| Dataset entries |
>>

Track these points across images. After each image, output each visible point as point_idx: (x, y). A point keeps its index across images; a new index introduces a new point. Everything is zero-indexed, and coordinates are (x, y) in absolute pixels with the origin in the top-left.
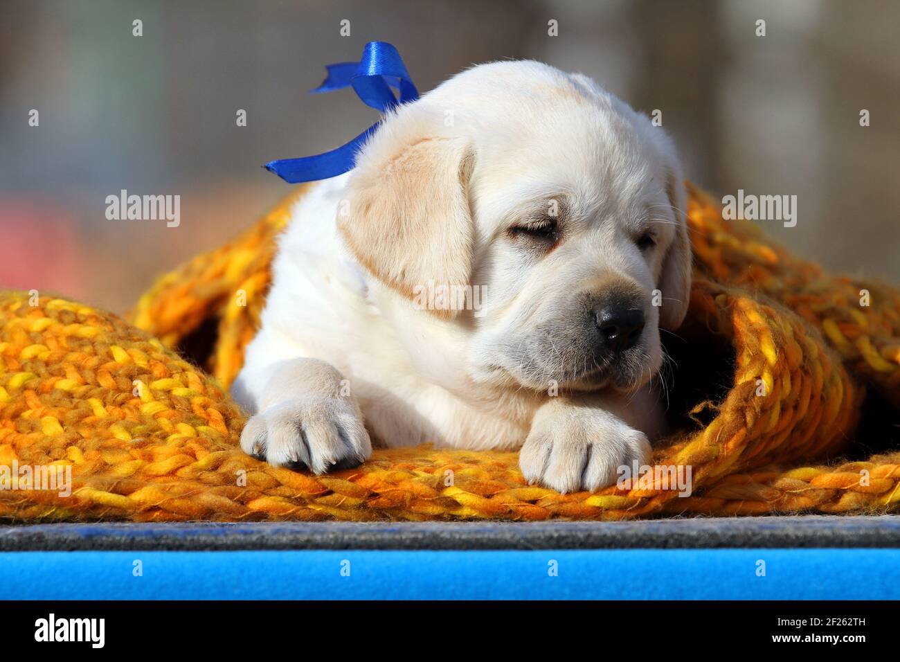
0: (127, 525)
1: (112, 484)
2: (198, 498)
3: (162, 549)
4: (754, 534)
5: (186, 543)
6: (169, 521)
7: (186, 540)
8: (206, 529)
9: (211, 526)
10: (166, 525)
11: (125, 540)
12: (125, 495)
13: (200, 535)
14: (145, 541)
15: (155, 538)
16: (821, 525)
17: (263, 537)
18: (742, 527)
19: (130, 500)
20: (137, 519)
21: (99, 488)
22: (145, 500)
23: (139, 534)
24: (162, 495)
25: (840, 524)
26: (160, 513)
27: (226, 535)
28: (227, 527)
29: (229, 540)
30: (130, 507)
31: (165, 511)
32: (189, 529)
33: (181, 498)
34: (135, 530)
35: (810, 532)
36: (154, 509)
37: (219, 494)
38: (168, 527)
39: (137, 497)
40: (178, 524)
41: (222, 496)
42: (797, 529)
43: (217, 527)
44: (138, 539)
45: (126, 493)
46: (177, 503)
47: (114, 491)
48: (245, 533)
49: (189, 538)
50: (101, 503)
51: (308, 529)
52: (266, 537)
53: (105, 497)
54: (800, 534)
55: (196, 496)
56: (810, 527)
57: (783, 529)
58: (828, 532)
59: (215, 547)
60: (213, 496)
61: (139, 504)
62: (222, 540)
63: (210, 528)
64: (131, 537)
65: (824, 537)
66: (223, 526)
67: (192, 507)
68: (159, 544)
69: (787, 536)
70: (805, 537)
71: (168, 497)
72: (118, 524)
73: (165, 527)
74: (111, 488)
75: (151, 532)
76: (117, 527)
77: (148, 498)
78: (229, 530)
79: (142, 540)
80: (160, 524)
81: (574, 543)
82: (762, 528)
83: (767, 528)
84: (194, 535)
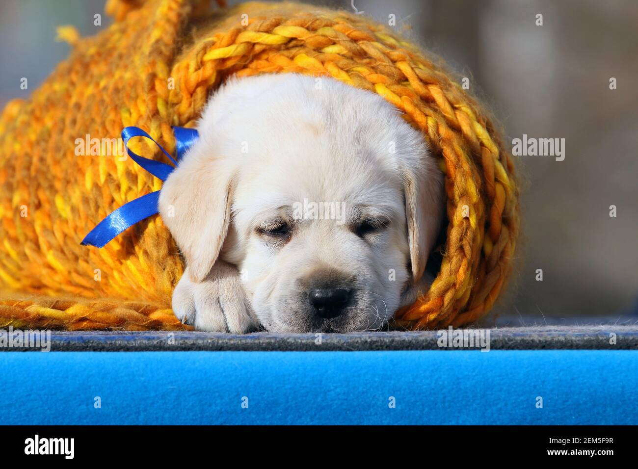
0: (65, 333)
1: (53, 302)
2: (114, 311)
3: (89, 350)
4: (510, 340)
5: (107, 346)
6: (94, 329)
7: (106, 343)
8: (120, 335)
9: (124, 334)
10: (93, 333)
11: (64, 344)
12: (62, 310)
13: (116, 340)
14: (77, 345)
15: (84, 342)
16: (557, 332)
17: (161, 341)
18: (501, 335)
19: (66, 313)
20: (71, 327)
21: (44, 304)
22: (76, 313)
23: (72, 339)
24: (88, 309)
25: (571, 332)
26: (87, 323)
27: (135, 340)
28: (135, 334)
29: (138, 343)
30: (66, 319)
31: (91, 321)
32: (109, 336)
33: (103, 311)
34: (70, 336)
35: (549, 338)
36: (83, 319)
37: (128, 308)
38: (94, 334)
39: (70, 311)
40: (101, 332)
41: (131, 309)
42: (540, 336)
43: (129, 335)
44: (72, 343)
45: (63, 309)
46: (100, 315)
47: (54, 307)
48: (149, 339)
49: (109, 342)
50: (45, 315)
51: (193, 336)
52: (164, 342)
53: (48, 311)
54: (542, 339)
55: (113, 310)
56: (550, 335)
57: (530, 336)
58: (562, 338)
59: (127, 349)
60: (125, 310)
61: (72, 316)
62: (132, 344)
63: (124, 335)
64: (67, 341)
65: (559, 341)
66: (133, 333)
67: (109, 317)
68: (87, 347)
69: (533, 341)
70: (546, 341)
71: (93, 310)
72: (58, 332)
73: (92, 334)
74: (52, 305)
75: (82, 338)
76: (58, 334)
77: (78, 312)
78: (137, 337)
79: (75, 344)
80: (88, 332)
81: (382, 346)
82: (515, 335)
83: (519, 335)
84: (112, 340)
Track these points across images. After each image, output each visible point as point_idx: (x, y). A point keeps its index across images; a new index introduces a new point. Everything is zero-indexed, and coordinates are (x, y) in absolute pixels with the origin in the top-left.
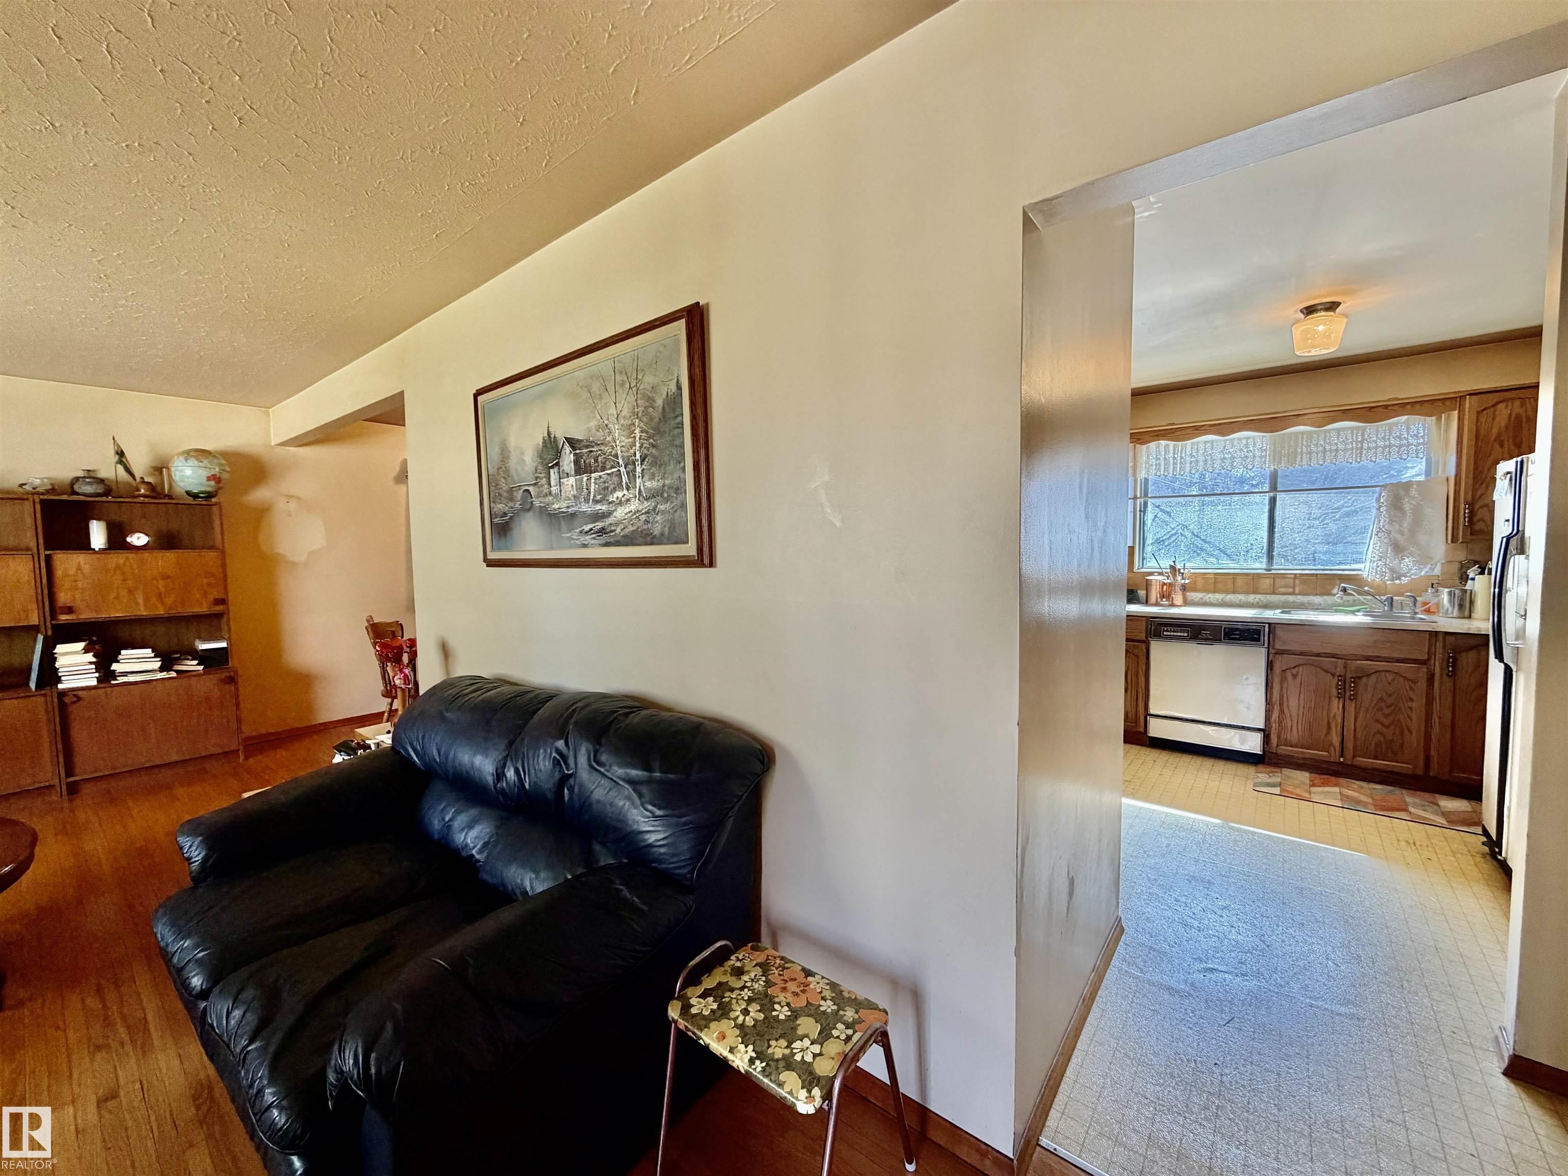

<<

| Task instructions |
The whole of the data needs to be copied word for word, though not its pictures.

| Finished task |
Track these points across images. After each image, output each visible point as point_idx: (x, y). A point keeps its index across images; a new index introduces a new point. Everything is zero-indexed, and coordinates are (x, y) in absolute pixels with the origin in the top-left.
0: (127, 525)
1: (112, 484)
2: (198, 498)
3: (162, 549)
4: (754, 534)
5: (186, 543)
6: (169, 521)
7: (186, 540)
8: (206, 529)
9: (211, 526)
10: (166, 525)
11: (125, 540)
12: (125, 495)
13: (200, 535)
14: (145, 541)
15: (155, 538)
16: (821, 525)
17: (263, 537)
18: (742, 527)
19: (130, 500)
20: (137, 519)
21: (99, 488)
22: (145, 500)
23: (139, 534)
24: (162, 495)
25: (840, 524)
26: (160, 513)
27: (226, 535)
28: (227, 527)
29: (229, 540)
30: (130, 507)
31: (165, 511)
32: (189, 529)
33: (181, 498)
34: (135, 530)
35: (810, 532)
36: (154, 509)
37: (219, 494)
38: (168, 527)
39: (137, 497)
40: (178, 524)
41: (222, 496)
42: (797, 529)
43: (217, 527)
44: (138, 539)
45: (126, 493)
46: (177, 503)
47: (114, 491)
48: (245, 533)
49: (189, 538)
50: (101, 503)
51: (308, 529)
52: (266, 537)
53: (105, 497)
54: (800, 534)
55: (196, 496)
56: (810, 527)
57: (783, 529)
58: (828, 532)
59: (215, 547)
60: (213, 496)
61: (139, 504)
62: (222, 540)
63: (210, 528)
64: (131, 537)
65: (824, 537)
66: (223, 526)
67: (192, 507)
68: (159, 544)
69: (787, 536)
70: (805, 537)
71: (168, 497)
72: (118, 524)
73: (165, 527)
74: (111, 488)
75: (151, 532)
76: (117, 527)
77: (148, 498)
78: (229, 530)
79: (142, 540)
80: (160, 524)
81: (574, 543)
82: (762, 528)
83: (767, 528)
84: (194, 535)
0: (65, 333)
1: (53, 302)
2: (114, 311)
3: (89, 350)
4: (510, 340)
5: (107, 346)
6: (94, 329)
7: (106, 343)
8: (120, 335)
9: (124, 334)
10: (93, 333)
11: (64, 344)
12: (62, 310)
13: (116, 340)
14: (77, 345)
15: (84, 342)
16: (557, 332)
17: (161, 341)
18: (501, 335)
19: (66, 313)
20: (71, 327)
21: (44, 304)
22: (76, 313)
23: (72, 339)
24: (88, 309)
25: (571, 332)
26: (87, 323)
27: (135, 340)
28: (135, 334)
29: (138, 343)
30: (66, 319)
31: (91, 321)
32: (109, 336)
33: (103, 311)
34: (70, 336)
35: (549, 338)
36: (83, 319)
37: (128, 308)
38: (94, 334)
39: (70, 311)
40: (101, 332)
41: (131, 309)
42: (540, 336)
43: (129, 335)
44: (72, 343)
45: (63, 309)
46: (100, 315)
47: (54, 307)
48: (149, 339)
49: (109, 342)
50: (45, 315)
51: (193, 336)
52: (164, 342)
53: (48, 311)
54: (542, 339)
55: (113, 310)
56: (550, 335)
57: (530, 336)
58: (562, 338)
59: (127, 349)
60: (125, 310)
61: (72, 316)
62: (132, 344)
63: (124, 335)
64: (67, 341)
65: (559, 341)
66: (133, 333)
67: (109, 317)
68: (87, 347)
69: (533, 341)
70: (546, 341)
71: (93, 310)
72: (58, 332)
73: (92, 334)
74: (52, 305)
75: (82, 338)
76: (58, 334)
77: (78, 312)
78: (137, 337)
79: (75, 344)
80: (88, 332)
81: (382, 346)
82: (515, 335)
83: (519, 335)
84: (112, 340)
Track these points across images. After each image, output each visible point as point_idx: (x, y). A point keeps its index across images; a new index introduces a new point. Everything is zero-indexed, and coordinates are (x, y) in absolute pixels with the origin in the top-left.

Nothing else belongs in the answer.